Bruce Moore, a noted Australian lexicologist and the former editor of the Australian National Dictionary, sent me a couple of glossaries. One a 1988 word list from Beechworth Prison in Victoria, the other Thommo's Dictionary of Australian Swearing and Sex Sayings. This latter is not the easiest thing to find - it was censored on publication in 1985 and seems to have fallen from view - and I am hugely grateful. Yet I must admit that while Mister Slang generally grits his teeth and plays the forensic pathologist no matter however rancid the material, I found little joy in Thommo, real name Colin Thompson and apparently a former inmate of various Oz nicks. This came as a suprise to me: I had thought for years that a deal had been agreed with the former fast bowler Jeff Thomson, another ‘Thommo’ and known as something of a larrikin, for the use of his name. It was not so. Nor was the censorship complete, but probably kept from the under-18s. This seems paradoxical since the headwords, their sniggering definitions with their accent on bodily fluids and the illustrations, copied surely from the wall of a public dunny, would have aimed foursquare at the early male teen audience. Tacky stuff. But 550 citations. I say no more.
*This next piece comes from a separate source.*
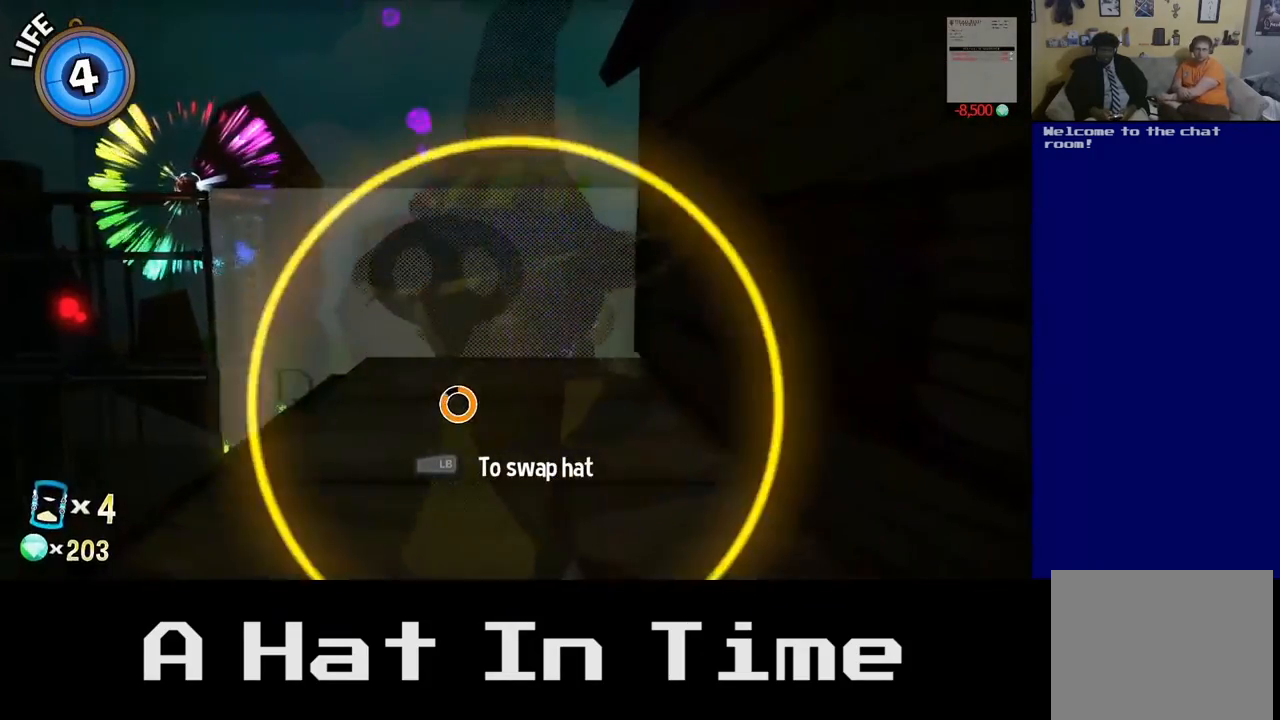
{"buttons": [], "left_stick": "left", "right_stick": "center", "events": [[383, "right_stick", "center"], [417, "left_stick", "left"]]}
Also beyond my ken is whether or not the plagiarists of AI companies, stealing the best to recast as mediocrity, then fence it on as a new version of the quacksalver’s cure-all, have descended on GDoS. Given the chronological bandwidth I wonder what could be made of it. My hope, indeed, is that they have set their bots a-robbin’. The difference in spellings and grammar, the evolving lexis, the obsession with slang’s unfailingly down-market taxonomy and its magnificnt homonymy should, I profundly hope, screw their larcenous pooch and then some.
You know…the ‘harmless’ one.
When a play, such as Shadwell’s Squire of Alsatia (1688), set in one of London’s best-known criminal ‘sanctuaries’, used a heavy cant lexis, it was acceptable to offer a glossary, some 61 terms. The ‘Greek’ and ‘French’ of St Giles and the pedlars were not race-specific but, like ‘Hebrew’ and ‘(High) Dutch’, meant simply ‘foreign’ and thus incomprehensible to a decent Brit.
Thank you. Any further comment from me would diminish my appreciation.
Thank you for carrying the fire. And happy new year to you!